(Saved entries)

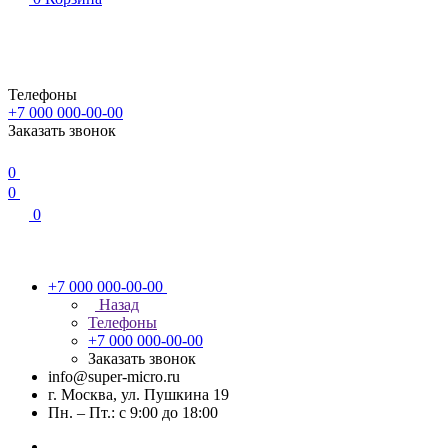
Телефоны
+7 000 000-00-00
Заказать звонок
0
0
0
+7 000 000-00-00
Назад
Телефоны
+7 000 000-00-00
Заказать звонок
info@super-micro.ru
г. Москва, ул. Пушкина 19
Пн. – Пт.: с 9:00 до 18:00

- JOB ITEM -
Pull out every line of text read from the records, copying each one word for word, and leave the pictures out of your answer.

- SOLUTION TO THE EXERCISE -
Телефоны
+7 000 000-00-00
Заказать звонок
0
0
0
+7 000 000-00-00
Назад
Телефоны
+7 000 000-00-00
Заказать звонок
info@super-micro.ru
г. Москва, ул. Пушкина 19
Пн. – Пт.: с 9:00 до 18:00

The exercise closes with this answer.